#### [WORK REQUEST]
The line with "right elbow: (475, 330)", the line with "right ear: (7, 259)", and all lines between them in the material below: return these exactly, and no others.

---------- ENTRIES PROVIDED

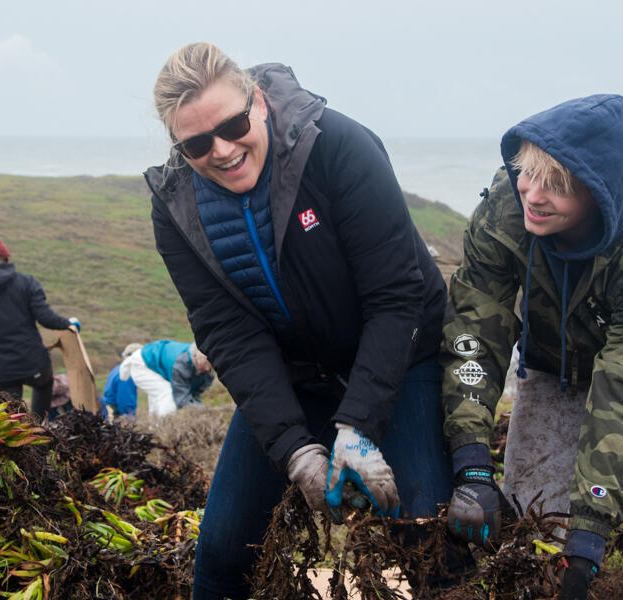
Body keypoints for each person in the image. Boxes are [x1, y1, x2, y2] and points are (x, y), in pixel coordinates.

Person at [144, 42, 453, 598]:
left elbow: (396, 295)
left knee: (429, 537)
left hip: (401, 358)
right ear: (178, 146)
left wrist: (358, 427)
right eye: (195, 143)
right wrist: (295, 448)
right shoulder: (176, 206)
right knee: (221, 554)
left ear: (258, 103)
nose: (221, 150)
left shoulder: (337, 146)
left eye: (233, 123)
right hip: (295, 375)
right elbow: (227, 333)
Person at [440, 95, 623, 599]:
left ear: (597, 192)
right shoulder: (506, 206)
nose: (532, 194)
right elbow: (475, 330)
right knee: (530, 495)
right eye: (527, 174)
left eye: (554, 185)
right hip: (558, 349)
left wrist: (589, 538)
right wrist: (471, 460)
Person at [0, 234, 80, 420]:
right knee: (43, 387)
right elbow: (45, 317)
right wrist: (69, 324)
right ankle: (38, 424)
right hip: (33, 363)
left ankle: (22, 435)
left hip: (1, 371)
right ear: (7, 259)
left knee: (11, 423)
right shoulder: (26, 283)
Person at [120, 339, 214, 416]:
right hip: (143, 364)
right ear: (195, 358)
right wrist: (203, 410)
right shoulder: (180, 365)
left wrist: (202, 410)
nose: (206, 368)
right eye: (204, 364)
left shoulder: (208, 368)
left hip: (157, 363)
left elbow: (194, 394)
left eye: (209, 366)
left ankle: (153, 427)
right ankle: (165, 426)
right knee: (166, 394)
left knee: (157, 399)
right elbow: (181, 400)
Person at [100, 343, 143, 420]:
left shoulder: (118, 368)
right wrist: (130, 417)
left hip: (108, 409)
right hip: (115, 414)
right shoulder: (127, 375)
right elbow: (125, 401)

--------------------

#### [OUTPUT FOR THIS TASK]
right elbow: (475, 330)
right knee: (530, 495)
right eye: (527, 174)
left eye: (554, 185)
right hip: (558, 349)
left wrist: (589, 538)
right wrist: (471, 460)
Person at [0, 234, 80, 420]:
right knee: (43, 387)
right elbow: (45, 317)
right wrist: (69, 324)
right ankle: (38, 424)
right hip: (33, 363)
left ankle: (22, 435)
left hip: (1, 371)
right ear: (7, 259)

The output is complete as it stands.